A Study in Non-Standard Distributed Computer Architecture using Arduino
In the following tutorial, directions are given for creating a single node for the DoHas (Distributed Optical Harvard Architecture System). After constructing two of these nodes, a small distributed computer can be implemented which uses one node for sending instructions, mimicking input and the instruction set to manage it, and another node which will act as memory.
One unique feature about this system is that although it does separate the instruction and memory, it also has an important feature that is shared with the Von Neumann architecture, in that since both nodes are identical physically, they are both capable of fulfilling either role, depending on the state that either machine is in at the time of transmission.
This platform was designed by Marty Miller and William Tolley, two students at Berea College, and it should be pretty easily extensible. Have fun writing your own programs to be executed by our DoHas system.

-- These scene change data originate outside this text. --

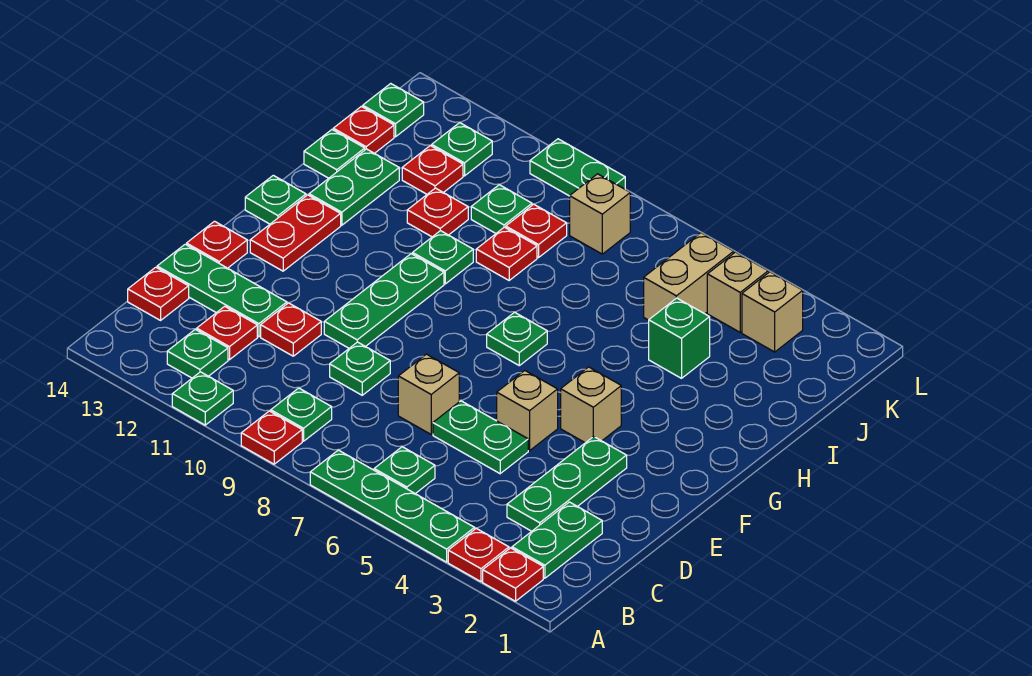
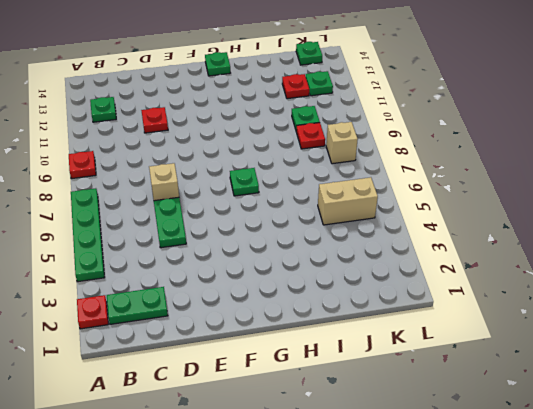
none -> red 1x1 plate [448,528,509,582]
none -> green 1x1 plate [172,372,233,425]
none -> green 1x1 plate [374,447,435,494]
none -> green 1x1 plate [271,388,332,441]

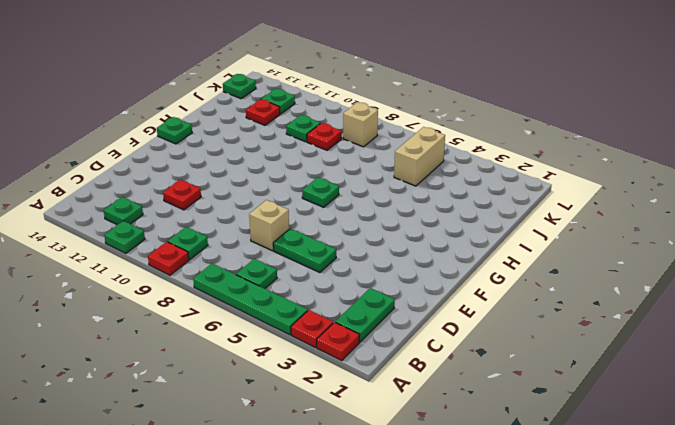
none -> green 1x3 plate [507,437,627,531]
none -> red 1x1 plate [197,306,257,360]
none -> red 1x1 plate [128,267,189,320]
none -> green 1x1 plate [330,342,390,395]

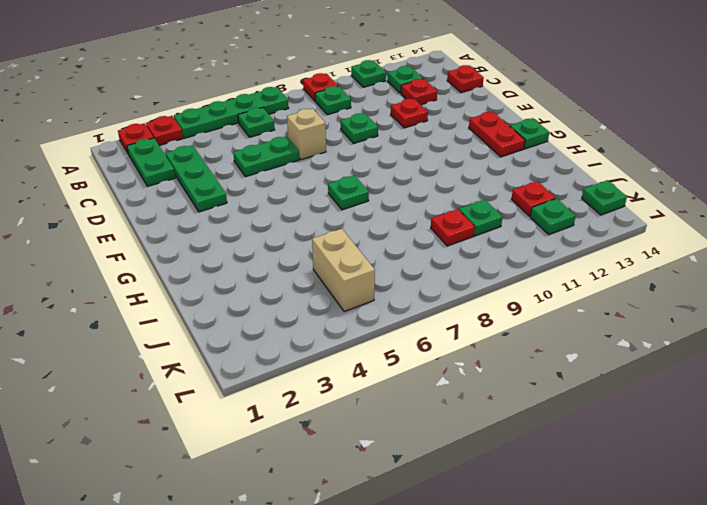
none -> green 1x3 plate [157,244,287,337]
none -> tan 1x1 brick [497,370,558,451]
none -> green 1x3 plate [324,254,444,348]
none -> red 1x1 plate [187,221,247,268]

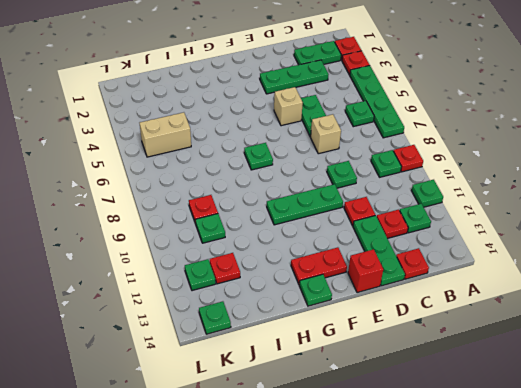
red 1x1 brick [348,249,383,293] -> red 1x1 plate [187,221,247,268]
none -> tan 1x1 brick [561,367,621,443]
none -> green 1x1 plate [413,231,473,284]
none -> green 1x2 plate [309,149,399,225]
none -> green 1x1 brick [649,298,710,378]

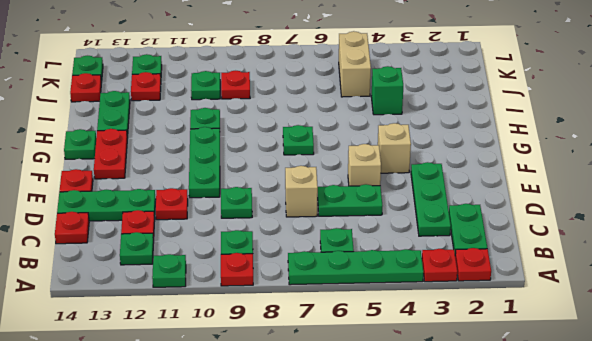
none -> red 1x1 plate [476,227,537,280]
none -> red 1x1 plate [407,188,468,237]
none -> green 1x1 plate [304,130,365,178]
none -> tan 1x1 brick [742,272,803,352]

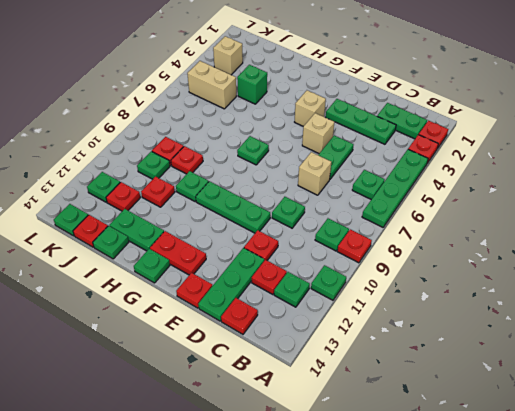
none -> tan 1x1 brick [707,252,768,332]
none -> tan 1x1 brick [570,174,630,254]
none -> green 1x2 plate [530,139,625,196]

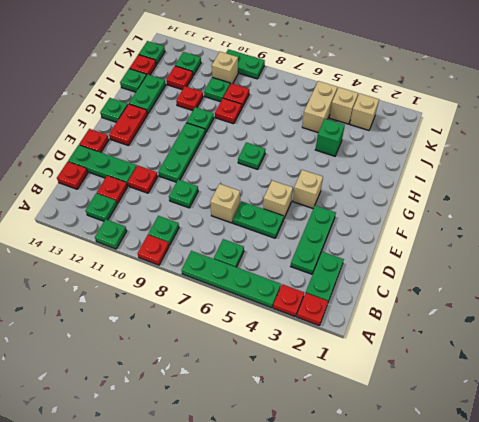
tan 1x1 brick [212,52,238,84] -> tan 1x1 brick moved to [570,174,630,254]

Additionally, you may want a blank PCB board to create a permanent machine, as shown in the first photograph.
This project has been designed for individuals interest in creating small programming projects with the Arduino platform that may not necessarily have any background in creating circuits or following circuit diagrams. If this doesn’t apply to you, however, and you would rather simply follow a schematic of the project, one has been provided in addition to the step-by-step instructions.
Step 2: Preparing the Wires
The hookup wire should be cut into pieces as follows:
(9) 3 – 4 inch pieces with 1/2 inch exposed wire
(3) 6+ inch pieces with 1/2 inch exposed wire
Step 3: The Pins of the IR Receiver
The Left Pin is the pin that will be outputting data to the Arduino.
The Middle Pin is the ground.
The Right Pin is for receiving power.
Step 4: Wiring the IR Receiver
1.) Connect a 6 inch wire (to act as a global ground) from the GND port on the Arduino to the ground on the breadboard.
2.) Insert the IR Receiver onto the breadboard (location is not necessarily important).
3.) Connect a 6 inch wire from the 5V port on the Arduino to the Right Pin of the IR Receiver.
4.) Connect one of the short wires from the global ground area on the breadboard to the Middle Pin of the IR Receiver.
5.) Connect the last 6 inch wire from the A4 port on the Arduino to the Left Pin of the IR Receiver.